Assignment
Type out each record word for word. Pictures stay out.

[[ Data for the task, beginning ]]

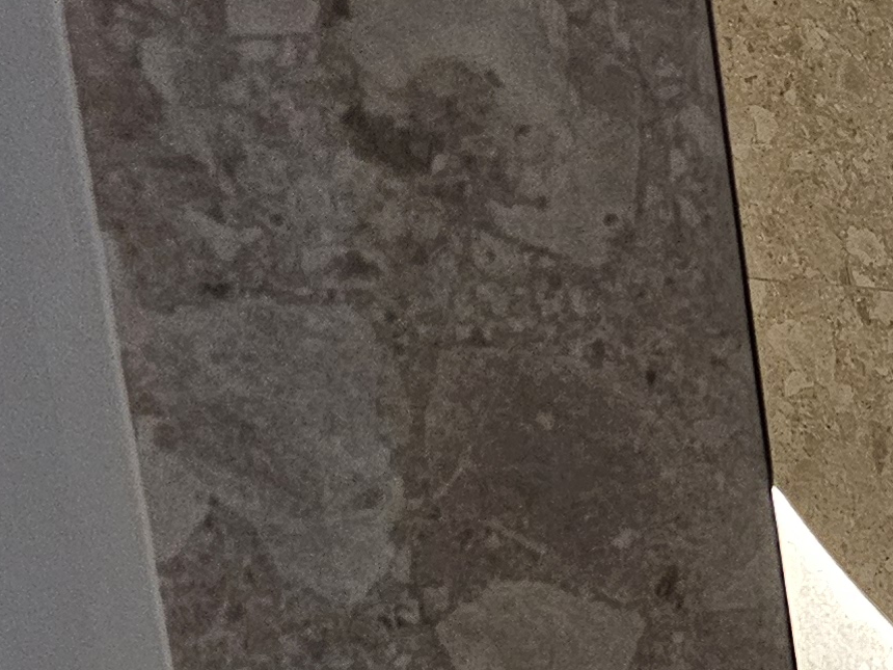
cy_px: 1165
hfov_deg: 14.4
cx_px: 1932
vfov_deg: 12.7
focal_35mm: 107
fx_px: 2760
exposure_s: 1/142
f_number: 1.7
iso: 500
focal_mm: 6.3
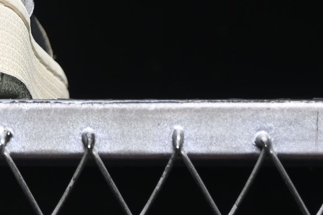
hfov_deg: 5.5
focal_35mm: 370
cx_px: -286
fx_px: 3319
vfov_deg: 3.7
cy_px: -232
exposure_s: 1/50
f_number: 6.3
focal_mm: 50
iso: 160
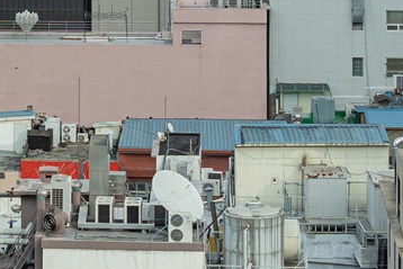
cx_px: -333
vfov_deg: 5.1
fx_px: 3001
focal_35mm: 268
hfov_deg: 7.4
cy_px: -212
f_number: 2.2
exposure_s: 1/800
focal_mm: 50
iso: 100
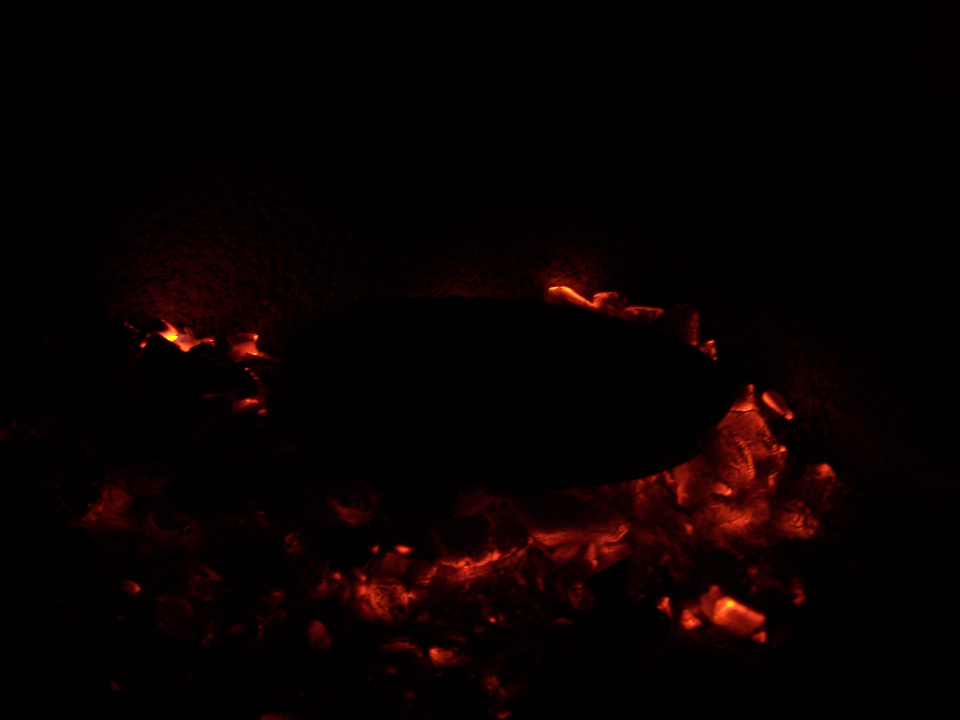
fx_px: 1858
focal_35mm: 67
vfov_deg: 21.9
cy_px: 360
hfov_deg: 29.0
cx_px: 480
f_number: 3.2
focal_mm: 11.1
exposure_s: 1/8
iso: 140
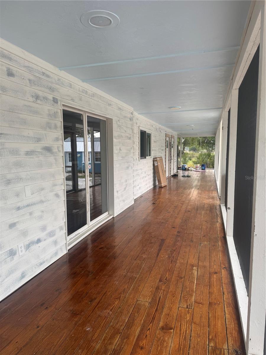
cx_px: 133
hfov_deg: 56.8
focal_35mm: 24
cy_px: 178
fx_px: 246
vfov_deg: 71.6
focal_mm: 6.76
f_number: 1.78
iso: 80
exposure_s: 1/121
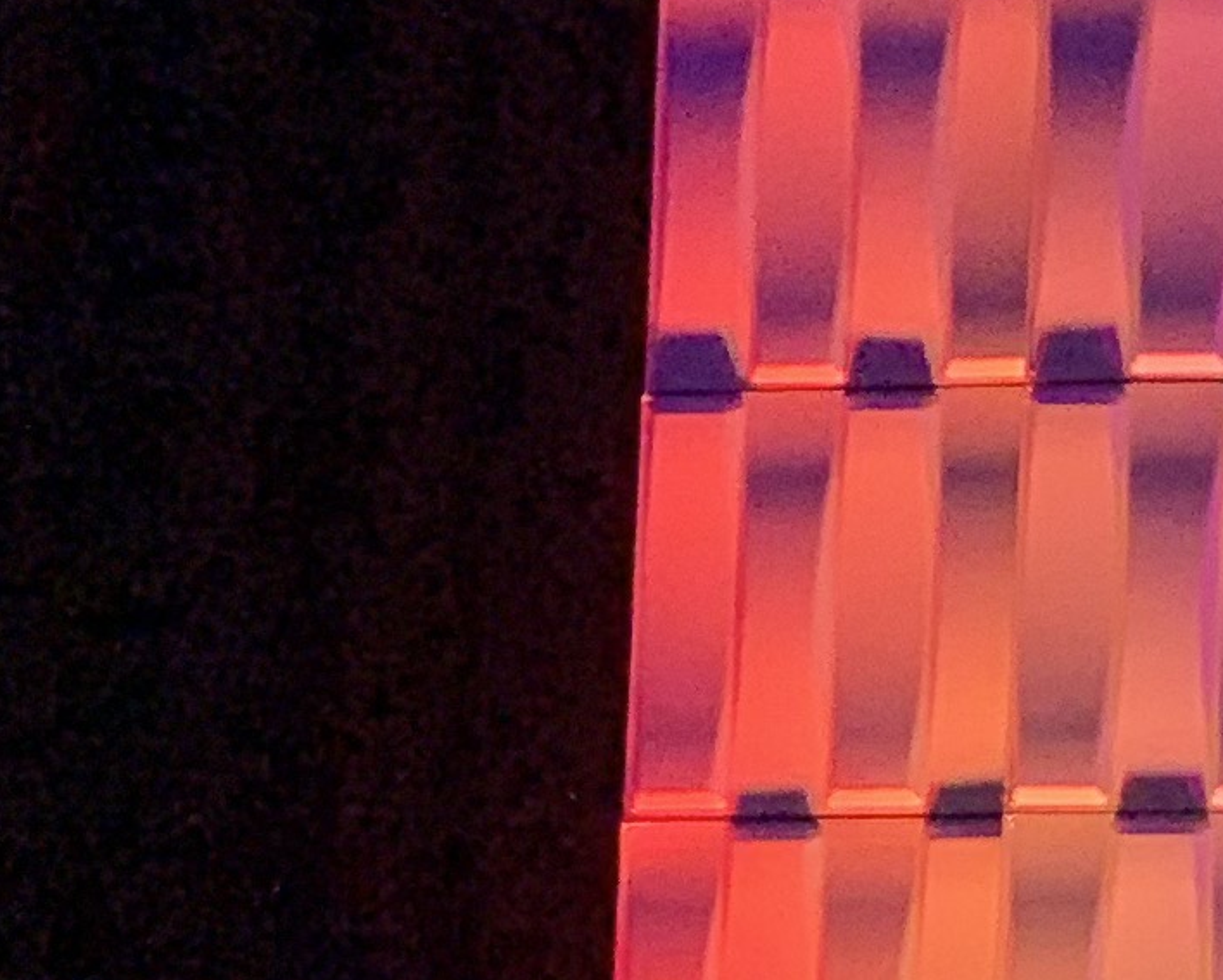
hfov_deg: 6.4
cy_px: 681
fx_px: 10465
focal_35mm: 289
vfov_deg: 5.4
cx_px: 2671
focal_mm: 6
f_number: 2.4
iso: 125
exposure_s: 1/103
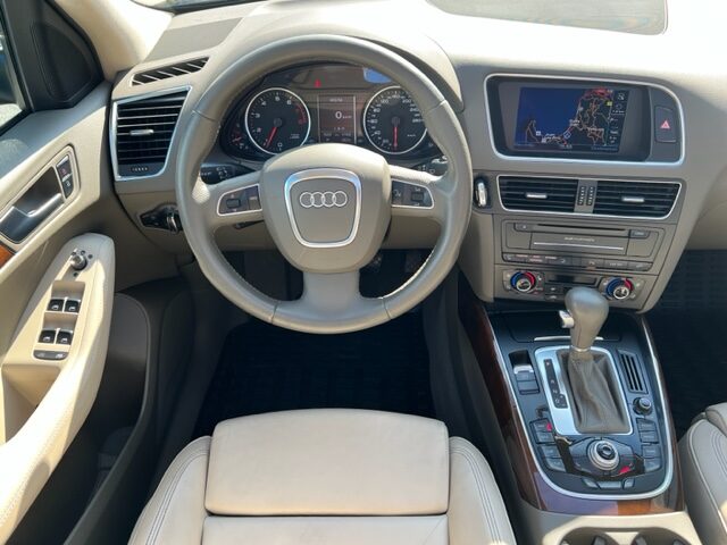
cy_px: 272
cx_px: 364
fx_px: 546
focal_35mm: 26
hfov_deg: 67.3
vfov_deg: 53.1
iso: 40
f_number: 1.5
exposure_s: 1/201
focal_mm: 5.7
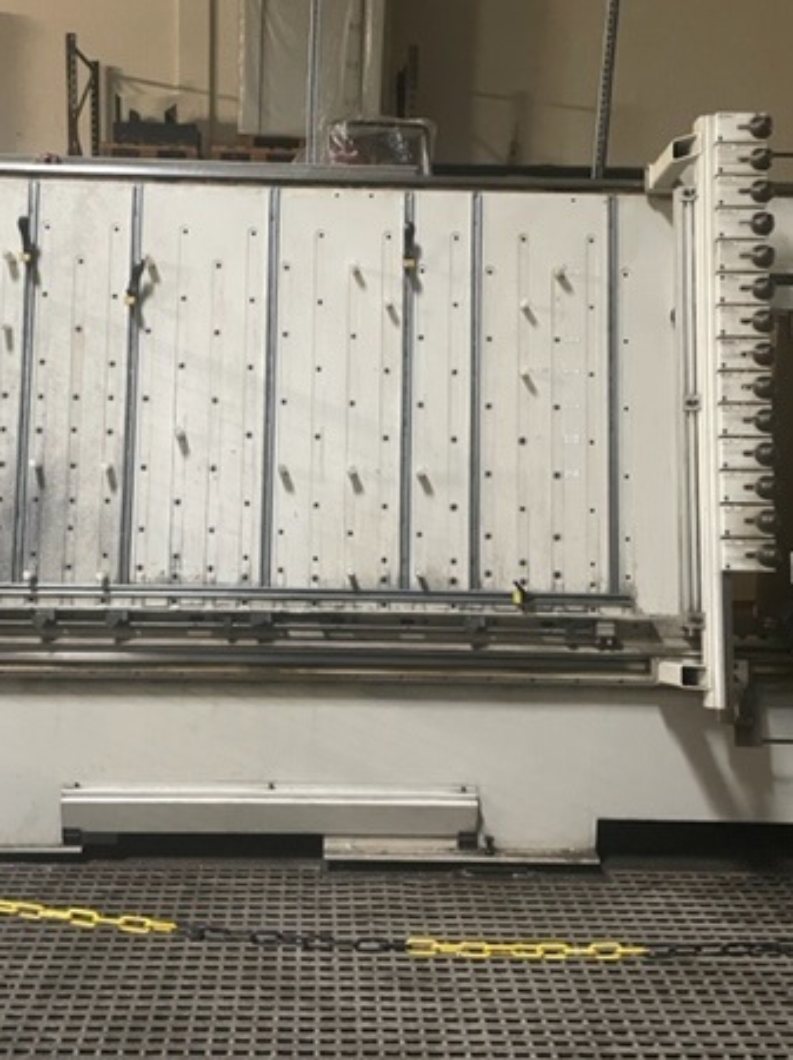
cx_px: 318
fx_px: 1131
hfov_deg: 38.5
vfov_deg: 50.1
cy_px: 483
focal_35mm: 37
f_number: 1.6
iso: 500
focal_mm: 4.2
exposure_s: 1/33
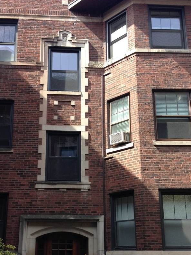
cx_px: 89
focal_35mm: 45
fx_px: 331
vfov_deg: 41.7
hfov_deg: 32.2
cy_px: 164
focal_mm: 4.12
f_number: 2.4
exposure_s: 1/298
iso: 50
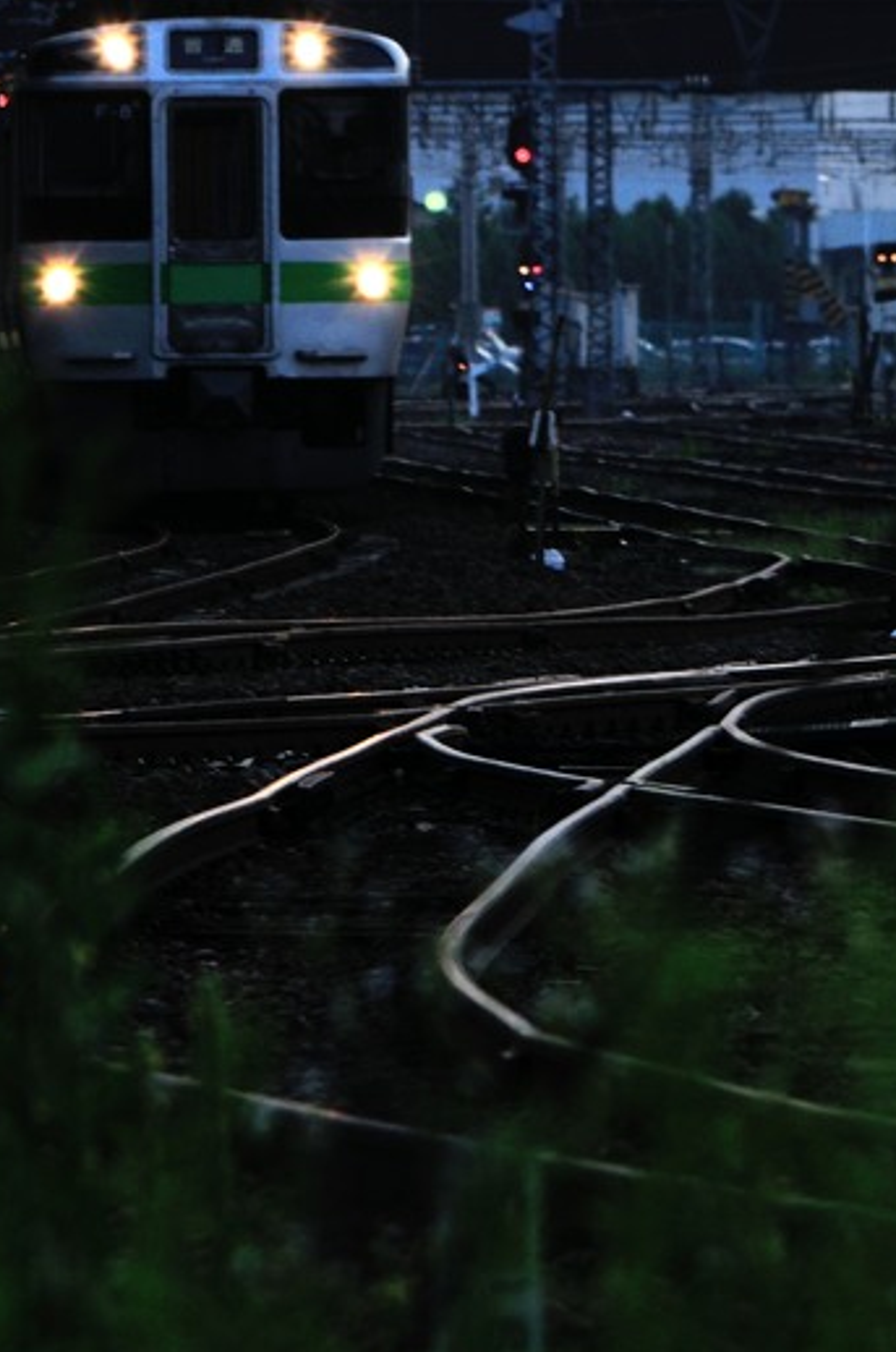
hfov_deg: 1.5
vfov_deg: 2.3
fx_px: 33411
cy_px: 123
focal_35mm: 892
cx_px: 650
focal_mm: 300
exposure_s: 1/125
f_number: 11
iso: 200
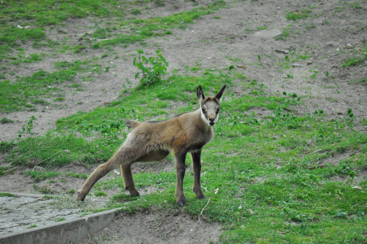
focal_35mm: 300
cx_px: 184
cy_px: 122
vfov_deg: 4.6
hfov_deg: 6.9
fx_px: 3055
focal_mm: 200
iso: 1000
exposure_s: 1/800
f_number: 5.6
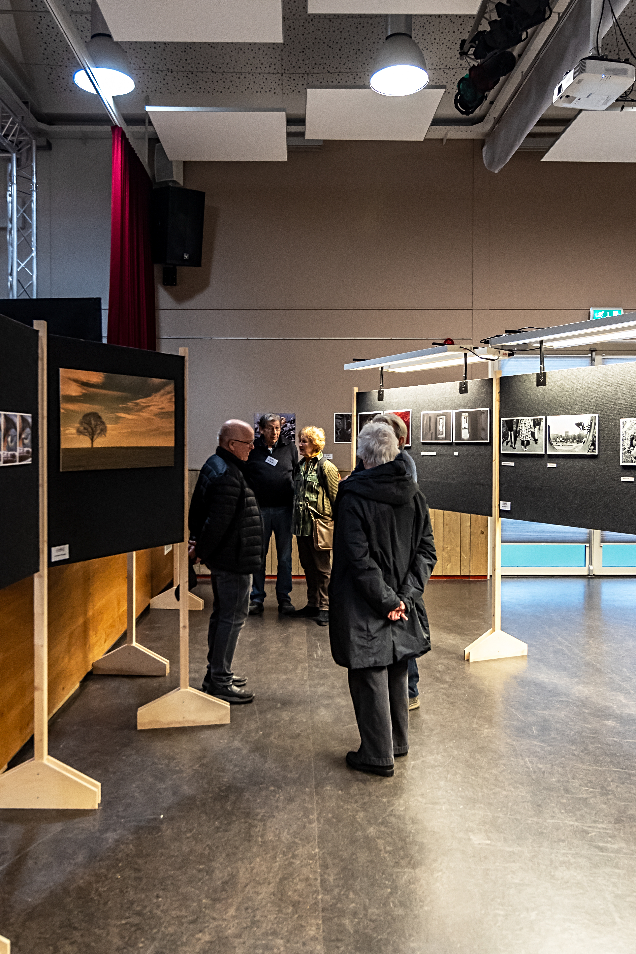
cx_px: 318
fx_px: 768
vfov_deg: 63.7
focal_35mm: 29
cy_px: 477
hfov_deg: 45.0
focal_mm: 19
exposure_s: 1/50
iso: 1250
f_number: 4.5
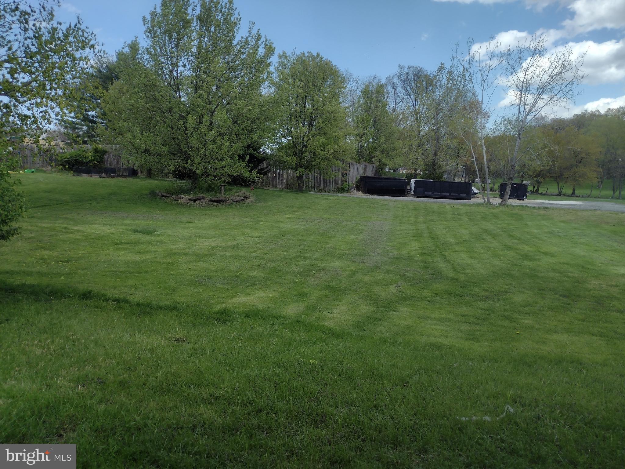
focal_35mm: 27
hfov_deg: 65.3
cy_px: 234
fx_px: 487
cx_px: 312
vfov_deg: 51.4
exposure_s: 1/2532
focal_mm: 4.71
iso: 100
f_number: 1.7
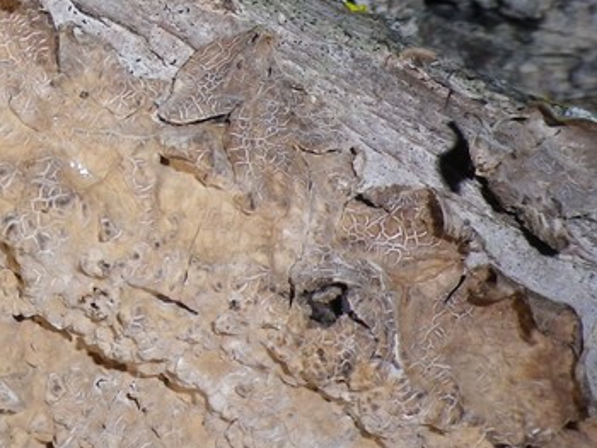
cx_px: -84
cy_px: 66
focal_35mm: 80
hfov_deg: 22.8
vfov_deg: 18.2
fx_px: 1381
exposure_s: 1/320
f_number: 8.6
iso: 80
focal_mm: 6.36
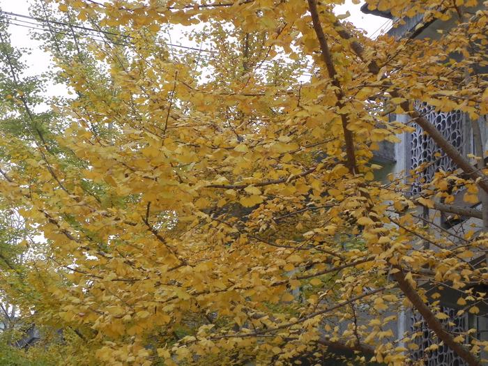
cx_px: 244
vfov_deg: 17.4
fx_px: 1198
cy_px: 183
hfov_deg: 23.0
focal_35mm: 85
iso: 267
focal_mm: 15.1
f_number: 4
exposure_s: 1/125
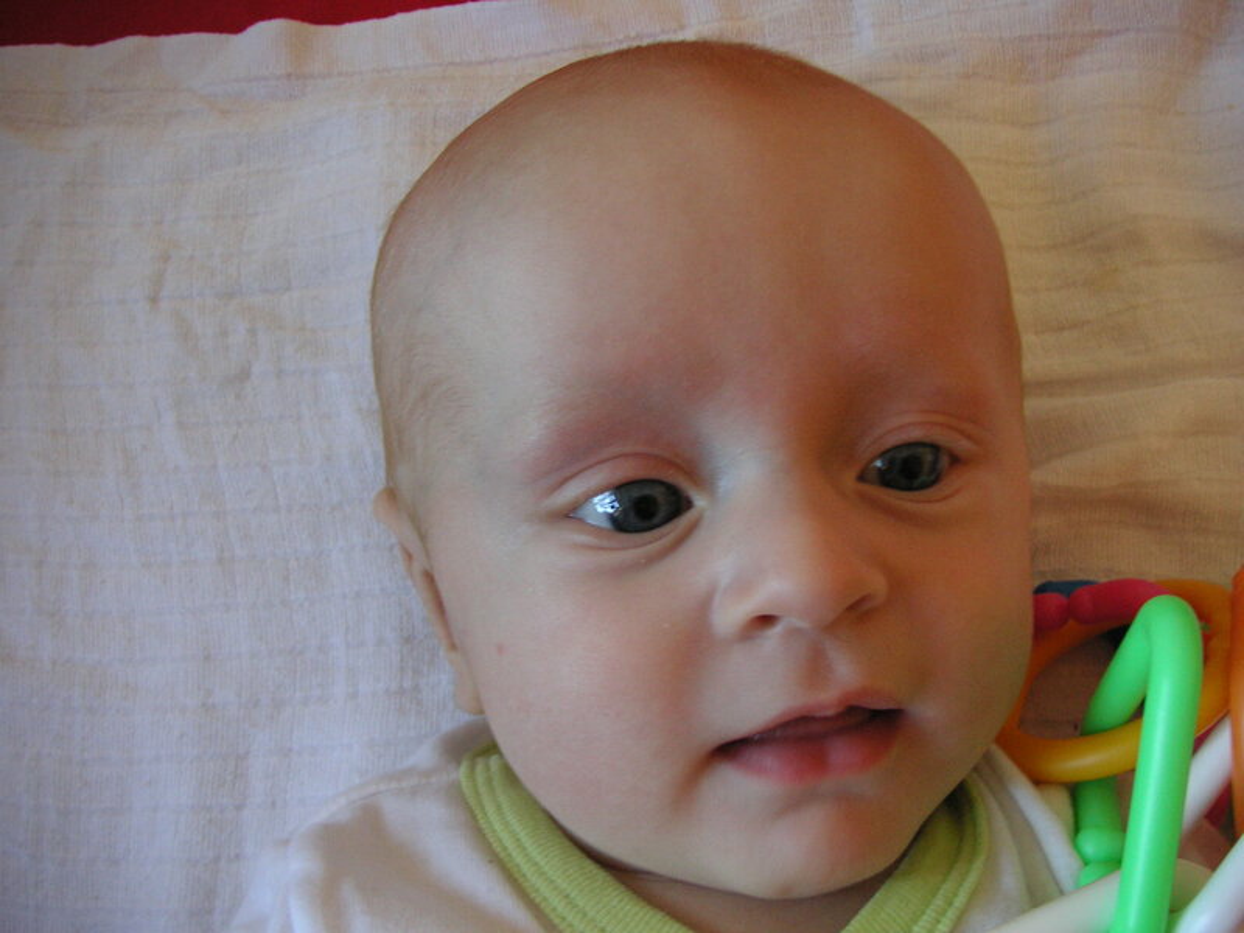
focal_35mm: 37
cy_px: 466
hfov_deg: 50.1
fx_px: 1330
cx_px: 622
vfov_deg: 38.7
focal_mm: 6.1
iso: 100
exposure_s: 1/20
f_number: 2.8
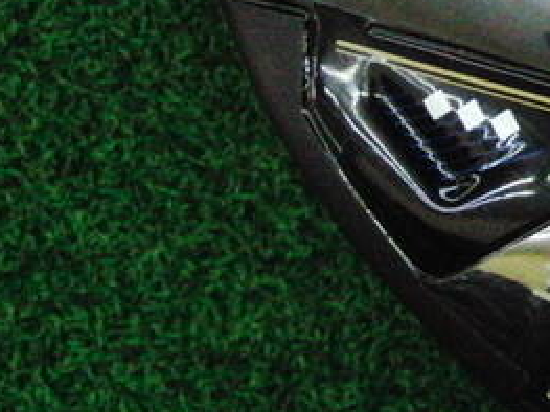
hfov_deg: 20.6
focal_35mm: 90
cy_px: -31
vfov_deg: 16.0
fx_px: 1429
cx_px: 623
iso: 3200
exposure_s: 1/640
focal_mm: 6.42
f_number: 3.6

[[ Data for the task, end ]]

Task answer
cy_px: 1165
hfov_deg: 14.4
cx_px: 1932
vfov_deg: 12.7
focal_35mm: 107
fx_px: 2760
exposure_s: 1/142
f_number: 1.7
iso: 500
focal_mm: 6.3
hfov_deg: 5.5
focal_35mm: 370
cx_px: -286
fx_px: 3319
vfov_deg: 3.7
cy_px: -232
exposure_s: 1/50
f_number: 6.3
focal_mm: 50
iso: 160
cx_px: -333
vfov_deg: 5.1
fx_px: 3001
focal_35mm: 268
hfov_deg: 7.4
cy_px: -212
f_number: 2.2
exposure_s: 1/800
focal_mm: 50
iso: 100
fx_px: 1858
focal_35mm: 67
vfov_deg: 21.9
cy_px: 360
hfov_deg: 29.0
cx_px: 480
f_number: 3.2
focal_mm: 11.1
exposure_s: 1/8
iso: 140
cx_px: 133
hfov_deg: 56.8
focal_35mm: 24
cy_px: 178
fx_px: 246
vfov_deg: 71.6
focal_mm: 6.76
f_number: 1.78
iso: 80
exposure_s: 1/121
hfov_deg: 6.4
cy_px: 681
fx_px: 10465
focal_35mm: 289
vfov_deg: 5.4
cx_px: 2671
focal_mm: 6
f_number: 2.4
iso: 125
exposure_s: 1/103
cy_px: 272
cx_px: 364
fx_px: 546
focal_35mm: 26
hfov_deg: 67.3
vfov_deg: 53.1
iso: 40
f_number: 1.5
exposure_s: 1/201
focal_mm: 5.7
cx_px: 318
fx_px: 1131
hfov_deg: 38.5
vfov_deg: 50.1
cy_px: 483
focal_35mm: 37
f_number: 1.6
iso: 500
focal_mm: 4.2
exposure_s: 1/33
cx_px: 89
focal_35mm: 45
fx_px: 331
vfov_deg: 41.7
hfov_deg: 32.2
cy_px: 164
focal_mm: 4.12
f_number: 2.4
exposure_s: 1/298
iso: 50
hfov_deg: 1.5
vfov_deg: 2.3
fx_px: 33411
cy_px: 123
focal_35mm: 892
cx_px: 650
focal_mm: 300
exposure_s: 1/125
f_number: 11
iso: 200
focal_35mm: 300
cx_px: 184
cy_px: 122
vfov_deg: 4.6
hfov_deg: 6.9
fx_px: 3055
focal_mm: 200
iso: 1000
exposure_s: 1/800
f_number: 5.6
cx_px: 318
fx_px: 768
vfov_deg: 63.7
focal_35mm: 29
cy_px: 477
hfov_deg: 45.0
focal_mm: 19
exposure_s: 1/50
iso: 1250
f_number: 4.5
focal_35mm: 27
hfov_deg: 65.3
cy_px: 234
fx_px: 487
cx_px: 312
vfov_deg: 51.4
exposure_s: 1/2532
focal_mm: 4.71
iso: 100
f_number: 1.7
cx_px: -84
cy_px: 66
focal_35mm: 80
hfov_deg: 22.8
vfov_deg: 18.2
fx_px: 1381
exposure_s: 1/320
f_number: 8.6
iso: 80
focal_mm: 6.36
cx_px: 244
vfov_deg: 17.4
fx_px: 1198
cy_px: 183
hfov_deg: 23.0
focal_35mm: 85
iso: 267
focal_mm: 15.1
f_number: 4
exposure_s: 1/125
focal_35mm: 37
cy_px: 466
hfov_deg: 50.1
fx_px: 1330
cx_px: 622
vfov_deg: 38.7
focal_mm: 6.1
iso: 100
exposure_s: 1/20
f_number: 2.8
hfov_deg: 20.6
focal_35mm: 90
cy_px: -31
vfov_deg: 16.0
fx_px: 1429
cx_px: 623
iso: 3200
exposure_s: 1/640
focal_mm: 6.42
f_number: 3.6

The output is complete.